- Text provided
## start

Sunday, 29 July 2018

Oliver!: The Best of John Peel (2 November 1991 to 10 April 1992)

So after four years and 400+ posts, the blog is ready to move on from Oliver! But having used a mix-tape idea as the basis for my selections so far, I’m going to complete the Oliver! era selections by rounding them all up into a definitive Best Of, as if I was making a mix-tape to give as an opening night present to fellow cast members and crew from each show that this blogs traces.

I have chosen one favourite track from each of the Peel shows that selections were taken from, in order to present THE definitive John Peel soundtrack over the rehearsals and performance of Falmouth Community School’s April 1992 production of Oliver!

Katch 22 - Mind Field [Peel Session] (2 November 1991)

Eton Crop - Hey Hey (9 November 1991)

The Blofelds - The Dog is Dead (10 November 1991)

Smudge - Don’t Want to be Grant McClennan (16 November 1991)

Lethal - Techno Stylin (17 November 1991)

Orchestra Maquis Original - Ngalula (23 November 1991)

Home T, Cocoa Tea & Cutty Ranks - Another One for the Road (24 November 1991)

Krispy 3 - Don’t Be Misled (28 November 1991)

Bleach - Wipe It Away (30 November 1991)

The Orb - Little Fluffy Clouds [Cumulo Nimbus Mix] (1 December 1991)

Milk - Claws (2 December 1991)

Mono Men - Right Now (7 December 1991)

The Field Mice - Think of These Things (8 December 1991)

Sam Dees’ Beauty and the Beat - The Homecomings [Peel Session] (14 December 1991)

Culture - Life (15 December 1991)

The Pixies - Complete Peel Session (21 December 1991)

D-Nice - To Tha Rescue (26 December 1991)

PJ Harvey - Dress (28 December 1991)

Silverfish - Big Bad Baby Pig Squeal (29 December 1991)

Roshney - Ag Tha Wondi Juway (5 January 1992)

Lucien Bokilo - Leonore (12 January 1992)

The KLF - America: What Time is Love? (18 January 1992)

Bongwater - Love Song (25 January 1992)

Manifesto - Walking Backwards (1 February 1992)

WC and the Maad Circle - Out on a Furlough (2 February 1992)

Kicks Like a Mule - The Bouncer (3 February 1992)

Chumbawamba - I Never Gave Up (8 February 1992)

The Fall - Sing! Harpy (9 February 1992)

Mr Ray’s Wig World - Elvis Begins With an E (16 February 1992)

Aphex Twin - Digeridoo (22 February 1992)

Material with Shabba Ranks - Reality (23 February 1992)

Spitfire - Wild Sunshine (29 February 1992)

The Soka Band - Linga Linga (1 March 1992)

Daisy Chainsaw - Pink Flower (7 March 1992)

Moonshake - Secondhand Clothes (8 March 1992)

A House - Endless Art (Female Version) [Peel Session] (13 March 1992)

Big Black - Il Duce (14 March 1992)

The Werefrogs - Forest of Doves (15 March 1992)

## end

- Information provided
## start

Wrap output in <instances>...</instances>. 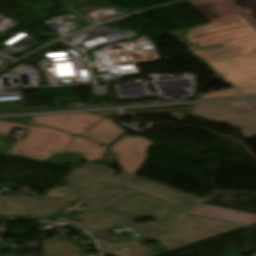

## end

- Short exercise A
Repeat a section of the blog post word for word. Begin at the words "Bleach - Wipe" and stop after "(8 December 1991)".
- Short exercise B
Answer these questions using the blog post:
(i) How many posts does the blog have at the point it moves on from Oliver!?
(ii) Which artist and track are listed for 28 December 1991?
(iii) In what month and year was Falmouth Community School's production of Oliver! staged?
- Short exercise C
Translate this sentence from the blog post into Spanish: "So after four years and 400+ posts, the blog is ready to move on from Oliver!"

- Exercise output A
Bleach - Wipe It Away (30 November 1991)

The Orb - Little Fluffy Clouds [Cumulo Nimbus Mix] (1 December 1991)

Milk - Claws (2 December 1991)

Mono Men - Right Now (7 December 1991)

The Field Mice - Think of These Things (8 December 1991)

- Exercise output B
(i) 400+ posts.
(ii) PJ Harvey, "Dress."
(iii) April 1992.

- Exercise output C
Así que, después de cuatro años y más de 400 entradas, el blog está listo para dejar atrás Oliver!